TO DO =>
Copy out the items below, substituting "WCAG 2.1" for every "WCAG 2.0" and leaving everything else as it is. Don't include the pictures.

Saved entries

********************

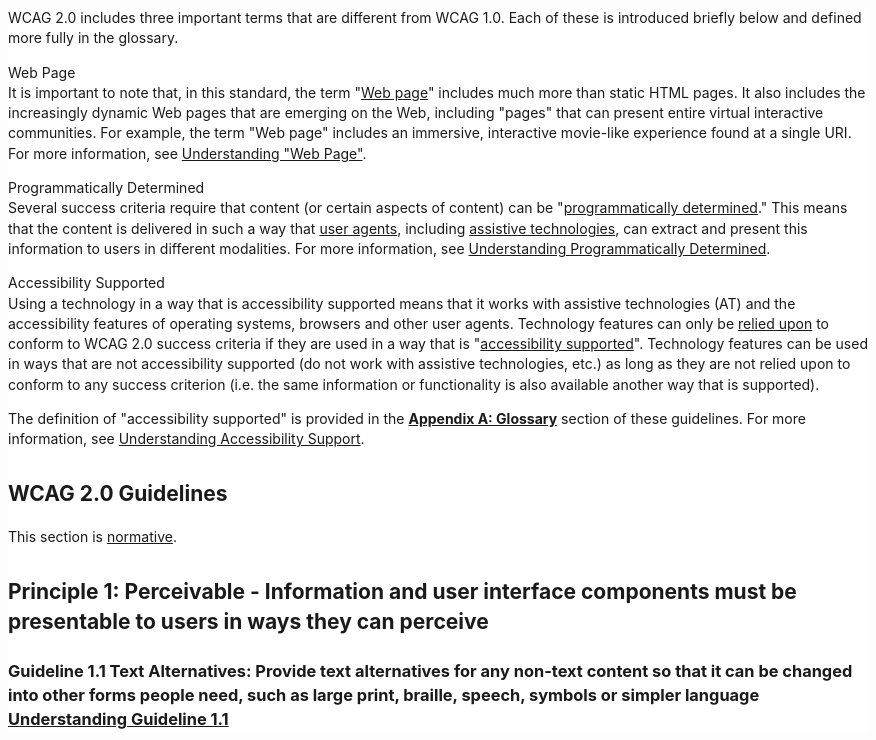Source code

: WCAG 2.0 includes three important terms that are different from WCAG 1.0. Each of these is introduced briefly below and defined more fully in the glossary.

Web Page  
It is important to note that, in this standard, the term "<a href="#webpagedef" class="termref" title="definition: Web page">Web page</a>" includes much more than static HTML pages. It also includes the increasingly dynamic Web pages that are emerging on the Web, including "pages" that can present entire virtual interactive communities. For example, the term "Web page" includes an immersive, interactive movie-like experience found at a single URI. For more information, see [Understanding "Web Page"](http://www.w3.org/TR/2008/WD-UNDERSTANDING-WCAG20-20081103/conformance.html#uc-web-page-head).

Programmatically Determined  
Several success criteria require that content (or certain aspects of content) can be "<a href="#programmaticallydetermineddef" class="termref" title="definition: programmatically determined (programmatically determinable)">programmatically determined</a>." This means that the content is delivered in such a way that <a href="#useragentdef" class="termref" title="definition: user agent">user agents</a>, including <a href="#atdef" class="termref" title="definition: assistive technology (as used in this document)">assistive technologies</a>, can extract and present this information to users in different modalities. For more information, see [Understanding Programmatically Determined](http://www.w3.org/TR/2008/WD-UNDERSTANDING-WCAG20-20081103/conformance.html#uc-programmatically-determined-head).

Accessibility Supported  
Using a technology in a way that is accessibility supported means that it works with assistive technologies (AT) and the accessibility features of operating systems, browsers and other user agents. Technology features can only be <a href="#reliedupondef" class="termref" title="definition: relied upon (technologies that are)">relied upon</a> to conform to WCAG 2.0 success criteria if they are used in a way that is "<a href="#accessibility-supporteddef" class="termref" title="definition: accessibility supported">accessibility supported</a>". Technology features can be used in ways that are not accessibility supported (do not work with assistive technologies, etc.) as long as they are not relied upon to conform to any success criterion (i.e. the same information or functionality is also available another way that is supported).

The definition of "accessibility supported" is provided in the [**Appendix A: Glossary**](#glossary) section of these guidelines. For more information, see [Understanding Accessibility Support](http://www.w3.org/TR/2008/WD-UNDERSTANDING-WCAG20-20081103/conformance.html#uc-accessibility-support-head).

<span id="guidelines"></span> WCAG 2.0 Guidelines
-------------------------------------------------

This section is <a href="#normativedef" class="termref" title="definition: normative">normative</a>.

<span id="perceivable"></span> Principle 1: Perceivable - Information and user interface components must be presentable to users in ways they can perceive
----------------------------------------------------------------------------------------------------------------------------------------------------------

### <span id="text-equiv"></span> Guideline 1.1 Text Alternatives: Provide text alternatives for any non-text content so that it can be changed into other forms people need, such as large print, braille, speech, symbols or simpler language <a href="http://www.w3.org/TR/2008/WD-UNDERSTANDING-WCAG20-20081103/text-equiv.html" class="HTMlink">Understanding Guideline 1.1</a>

********************

THE ANSWER =>
Source code

: WCAG 2.1 includes three important terms that are different from WCAG 1.0. Each of these is introduced briefly below and defined more fully in the glossary.

Web Page  
It is important to note that, in this standard, the term "<a href="#webpagedef" class="termref" title="definition: Web page">Web page</a>" includes much more than static HTML pages. It also includes the increasingly dynamic Web pages that are emerging on the Web, including "pages" that can present entire virtual interactive communities. For example, the term "Web page" includes an immersive, interactive movie-like experience found at a single URI. For more information, see [Understanding "Web Page"](http://www.w3.org/TR/2008/WD-UNDERSTANDING-WCAG20-20081103/conformance.html#uc-web-page-head).

Programmatically Determined  
Several success criteria require that content (or certain aspects of content) can be "<a href="#programmaticallydetermineddef" class="termref" title="definition: programmatically determined (programmatically determinable)">programmatically determined</a>." This means that the content is delivered in such a way that <a href="#useragentdef" class="termref" title="definition: user agent">user agents</a>, including <a href="#atdef" class="termref" title="definition: assistive technology (as used in this document)">assistive technologies</a>, can extract and present this information to users in different modalities. For more information, see [Understanding Programmatically Determined](http://www.w3.org/TR/2008/WD-UNDERSTANDING-WCAG20-20081103/conformance.html#uc-programmatically-determined-head).

Accessibility Supported  
Using a technology in a way that is accessibility supported means that it works with assistive technologies (AT) and the accessibility features of operating systems, browsers and other user agents. Technology features can only be <a href="#reliedupondef" class="termref" title="definition: relied upon (technologies that are)">relied upon</a> to conform to WCAG 2.1 success criteria if they are used in a way that is "<a href="#accessibility-supporteddef" class="termref" title="definition: accessibility supported">accessibility supported</a>". Technology features can be used in ways that are not accessibility supported (do not work with assistive technologies, etc.) as long as they are not relied upon to conform to any success criterion (i.e. the same information or functionality is also available another way that is supported).

The definition of "accessibility supported" is provided in the [**Appendix A: Glossary**](#glossary) section of these guidelines. For more information, see [Understanding Accessibility Support](http://www.w3.org/TR/2008/WD-UNDERSTANDING-WCAG20-20081103/conformance.html#uc-accessibility-support-head).

<span id="guidelines"></span> WCAG 2.1 Guidelines
-------------------------------------------------

This section is <a href="#normativedef" class="termref" title="definition: normative">normative</a>.

<span id="perceivable"></span> Principle 1: Perceivable - Information and user interface components must be presentable to users in ways they can perceive
----------------------------------------------------------------------------------------------------------------------------------------------------------

### <span id="text-equiv"></span> Guideline 1.1 Text Alternatives: Provide text alternatives for any non-text content so that it can be changed into other forms people need, such as large print, braille, speech, symbols or simpler language <a href="http://www.w3.org/TR/2008/WD-UNDERSTANDING-WCAG20-20081103/text-equiv.html" class="HTMlink">Understanding Guideline 1.1</a>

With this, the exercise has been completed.